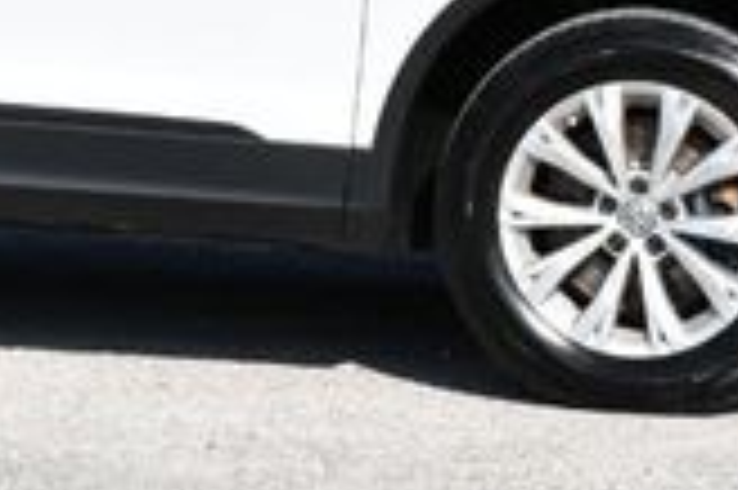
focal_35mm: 305
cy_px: -423
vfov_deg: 4.4
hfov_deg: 6.7
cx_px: -54
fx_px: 6246
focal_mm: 52
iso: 100
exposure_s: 1/320
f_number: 9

——

AIM OF THE TASK
Find the line containing "hfov_deg: 6.7" in the data above. Please transcribe it and every line after it, exactly.

WRITTEN REPLY
hfov_deg: 6.7
cx_px: -54
fx_px: 6246
focal_mm: 52
iso: 100
exposure_s: 1/320
f_number: 9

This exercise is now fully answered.